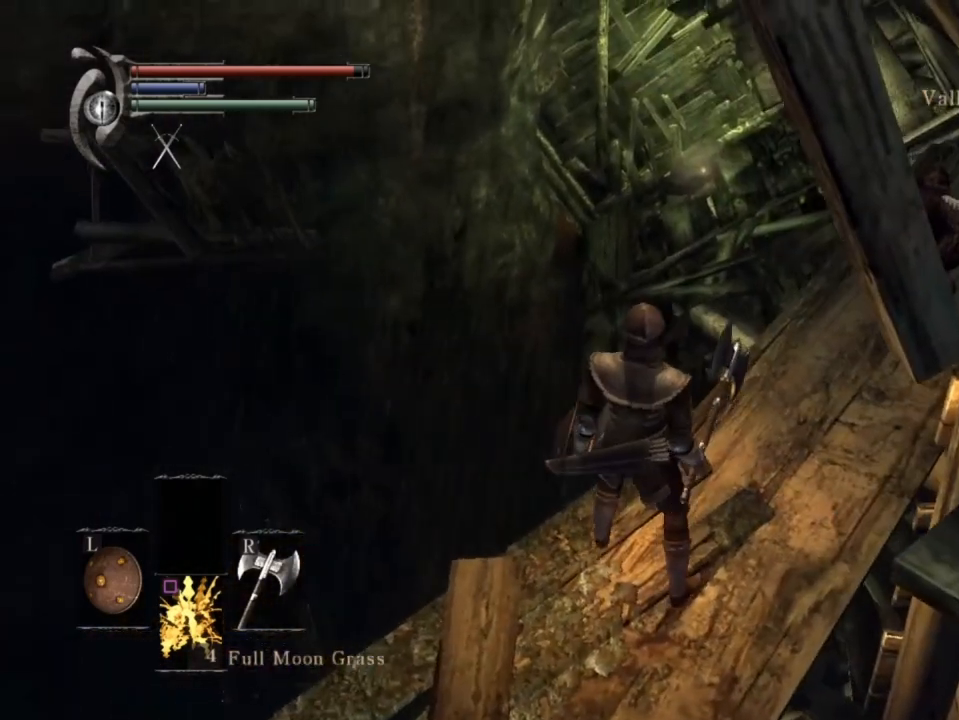
{"buttons": [], "left_stick": "center", "right_stick": "center", "events": [[167, "right_stick", "up-left"], [300, "left_stick", "up"], [300, "right_stick", "center"], [400, "left_stick", "center"]]}
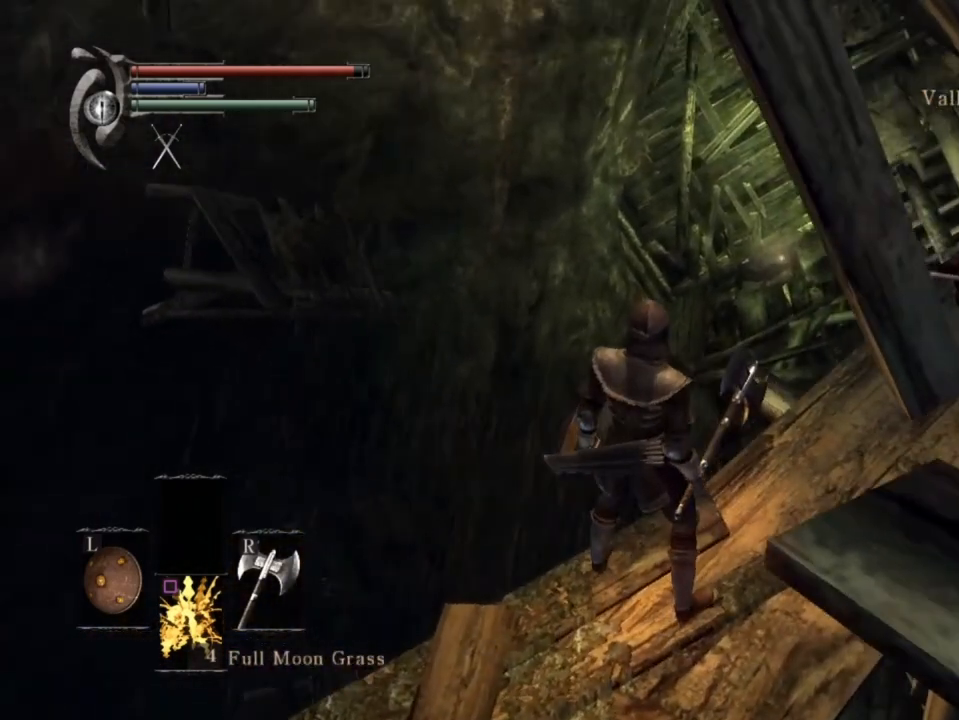
{"buttons": [], "left_stick": "center", "right_stick": "center", "events": [[200, "left_stick", "up"], [367, "left_stick", "center"]]}
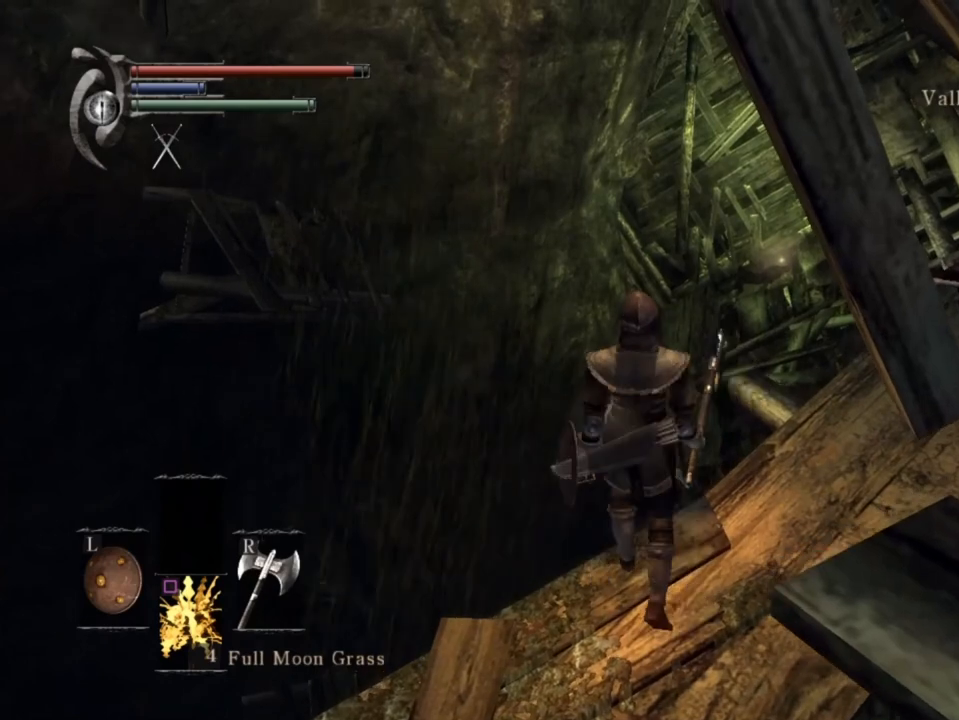
{"buttons": [], "left_stick": "center", "right_stick": "center", "events": [[333, "left_stick", "up"], [467, "left_stick", "center"]]}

▬▬▬▬▬▬

What is expected:
Retype the data above as given, letting no picture into the copy.

Solved exercise:
{"buttons": [], "left_stick": "center", "right_stick": "center", "events": [[167, "right_stick", "up-left"], [300, "left_stick", "up"], [300, "right_stick", "center"], [400, "left_stick", "center"]]}
{"buttons": [], "left_stick": "center", "right_stick": "center", "events": [[200, "left_stick", "up"], [367, "left_stick", "center"]]}
{"buttons": [], "left_stick": "center", "right_stick": "center", "events": [[333, "left_stick", "up"], [467, "left_stick", "center"]]}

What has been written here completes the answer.